EXERCISE REQUIREMENTS:
1) According to the retail holiday article, by how much did online spending rise month-on-month?
2) Edit the part of the retail holiday article that opens with the words containing "Retailers with a" and closes with "close their doors.", putting "web shops" in place of "online storefronts".

QUOTED PASSAGE:

-- -- --

How technology can support a retail holiday season like no other

According to most industry experts, retailers have had to prepare for a holiday season like no other. How much shopping will people do during the holidays? Will they venture into stores? Will retailers benefit from the typical surge periods or did Christmas come early this year? Will an expected COVID outbreak disrupt everyone’s plans? In these unsettling times, it has been hard for retailers to plan ahead.

The one certainty of 2020 however is that it is all happening online – and this unprecedented surge in e-commerce brings yet new challenges to the sector. Less than two years ago, purchases in-store still accounted for over 90% of all retail transactions. Flash forward to 2020 and according to the monthly National Australia Bank online retail index, online spending rose 6.7 per cent month-on-month with online sales expected to spike at around 15% over the holidays. During the first half of the year in Australia, retailers experienced holiday-like traffic and sales via their e-commerce channels.

This surge has created a myriad of issues for retailers, impacting nearly every aspect of the business, from in-store operations to supply-chain management to last-mile delivery coordination to customer engagement. The depth and breadth of change required demanded that retailers respond with agility, innovation – and, in many cases, the right technology.

Technology has always been one of the top issues facing retailers over the past years, but now retailers are also struggling to adapt to rapidly changing consumer behaviour and priorities as a result of the unpredictable pandemic. In Australia, retail sales have been erratic to this point, with unpredictable highs and lows recorded as people tried to adjust to a reality dominated by confusion and lockdowns.

Retailers with a focus on an omnichannel strategy (in store and online sales channels) are the one’s best placed to manage the unpredictability of the holidays season and beyond. Merchants that had omnichannel payment strategies in place at the start of the year able to adapt quickly with online storefronts, mobile ordering, delivery and/or curbside payments to accommodate ever-fluctuating safety guidelines while the majority of those that didn’t had to simply close their doors.

-- -- --

DATA BELOW:
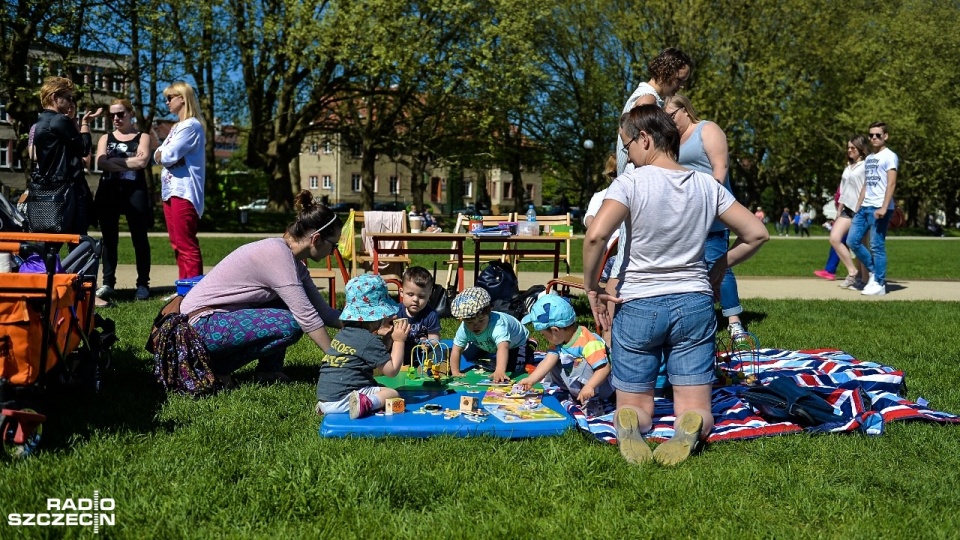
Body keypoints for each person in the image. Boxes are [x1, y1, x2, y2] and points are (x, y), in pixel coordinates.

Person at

-- -- --

RESPONSES BY TASK:
1) 6.7 per cent

2)
Retailers with a focus on an omnichannel strategy (in store and online sales channels) are the one’s best placed to manage the unpredictability of the holidays season and beyond. Merchants that had omnichannel payment strategies in place at the start of the year able to adapt quickly with web shops, mobile ordering, delivery and/or curbside payments to accommodate ever-fluctuating safety guidelines while the majority of those that didn’t had to simply close their doors.